_Exercise prompt_. In the listing, starting at the line containing "Information model, data access" and ending with the last line, substitute "OPC Unified Architecture" for every "OPC UA". Give back only those lines, with everything else unchanged.

_Extracted data_.
----

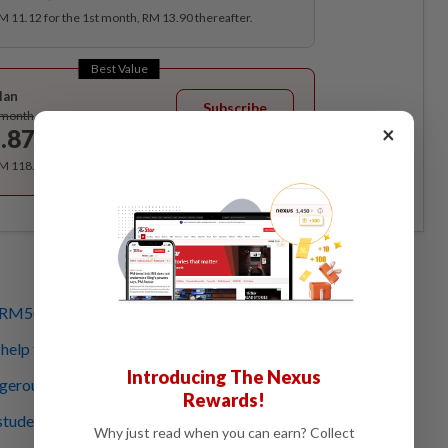
RM 11.12 for the 1st month, RM 13.90 thereafter.
Best Value
lan
Subscribe
/month
×
.87
/month
RM 118.40 for the 1st year, RM 148 thereafter.
 RM50mil in immediate aid
 help from govt, other states
Introducing The Nexus
gerous level in Johor
Rewards!
 students
Why just read when you can earn? Collect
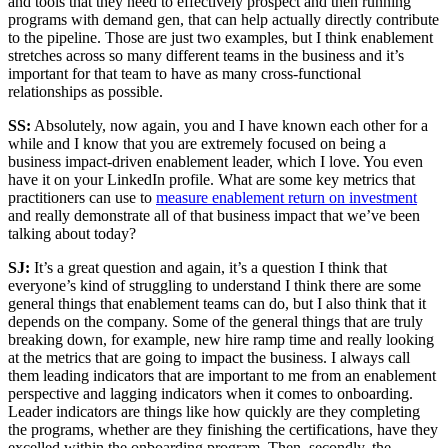
and tools that they need to effectively prospect and then running
programs with demand gen, that can help actually directly contribute
to the pipeline. Those are just two examples, but I think enablement
stretches across so many different teams in the business and it’s
important for that team to have as many cross-functional
relationships as possible.
SS:
Absolutely, now again, you and I have known each other for a
while and I know that you are extremely focused on being a
business impact-driven enablement leader, which I love. You even
have it on your LinkedIn profile. What are some key metrics that
practitioners can use to
measure enablement return on investment
and really demonstrate all of that business impact that we’ve been
talking about today?
SJ:
It’s a great question and again, it’s a question I think that
everyone’s kind of struggling to understand I think there are some
general things that enablement teams can do, but I also think that it
depends on the company. Some of the general things that are truly
breaking down, for example, new hire ramp time and really looking
at the metrics that are going to impact the business. I always call
them leading indicators that are important to me from an enablement
perspective and lagging indicators when it comes to onboarding.
Leader indicators are things like how quickly are they completing
the programs, whether are they finishing the certifications, have they
excelled within the onboarding program. Then, secondly, the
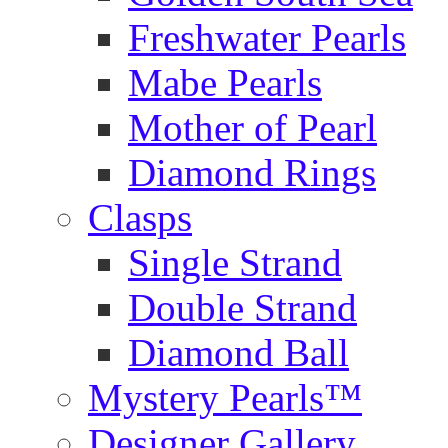
Freshwater Pearls
Mabe Pearls
Mother of Pearl
Diamond Rings
Clasps
Single Strand
Double Strand
Diamond Ball
Mystery Pearls™
Designer Gallery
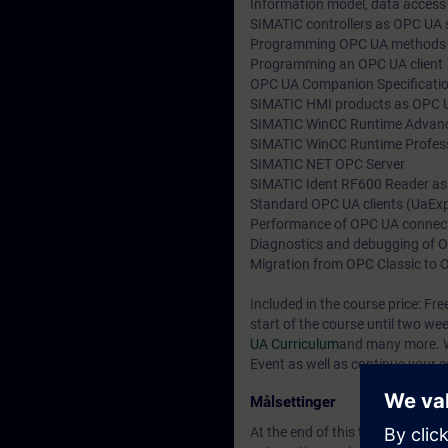
Information model, data access
SIMATIC controllers as OPC UA s
Programming OPC UA methods
Programming an OPC UA client
OPC UA Companion Specification
SIMATIC HMI products as OPC U
SIMATIC WinCC Runtime Advan
SIMATIC WinCC Runtime Profes
SIMATIC NET OPC Server
SIMATIC Ident RF600 Reader as
Standard OPC UA clients (UaExp
Performance of OPC UA connec
Diagnostics and debugging of
Migration from OPC Classic to
Included in the course price: Fre
start of the course until two we
UA Curriculum
and many more. W
Event as well as continue your e
Målsettinger
At the end of this training you w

----

_Answer to this exercise_.
Information model, data access
SIMATIC controllers as OPC Unified Architecture s
Programming OPC Unified Architecture methods
Programming an OPC Unified Architecture client
OPC Unified Architecture Companion Specification
SIMATIC HMI products as OPC U
SIMATIC WinCC Runtime Advan
SIMATIC WinCC Runtime Profes
SIMATIC NET OPC Server
SIMATIC Ident RF600 Reader as
Standard OPC Unified Architecture clients (UaExp
Performance of OPC Unified Architecture connec
Diagnostics and debugging of
Migration from OPC Classic to
Included in the course price: Fre
start of the course until two we
UA Curriculum
and many more. W
Event as well as continue your e
Målsettinger
At the end of this training you w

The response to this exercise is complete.